Exercise objective
Reproduce each of the items below character for character, keeping every line as it appears.

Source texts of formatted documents

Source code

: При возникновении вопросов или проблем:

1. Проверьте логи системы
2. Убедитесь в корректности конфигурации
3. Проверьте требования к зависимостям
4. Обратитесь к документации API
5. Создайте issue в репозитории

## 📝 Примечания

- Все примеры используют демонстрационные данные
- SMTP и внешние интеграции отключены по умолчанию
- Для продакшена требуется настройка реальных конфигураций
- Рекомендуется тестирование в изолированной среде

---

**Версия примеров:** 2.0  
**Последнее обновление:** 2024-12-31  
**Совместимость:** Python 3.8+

Response
Source code

: При возникновении вопросов или проблем:

1. Проверьте логи системы
2. Убедитесь в корректности конфигурации
3. Проверьте требования к зависимостям
4. Обратитесь к документации API
5. Создайте issue в репозитории

## 📝 Примечания

- Все примеры используют демонстрационные данные
- SMTP и внешние интеграции отключены по умолчанию
- Для продакшена требуется настройка реальных конфигураций
- Рекомендуется тестирование в изолированной среде

---

**Версия примеров:** 2.0  
**Последнее обновление:** 2024-12-31  
**Совместимость:** Python 3.8+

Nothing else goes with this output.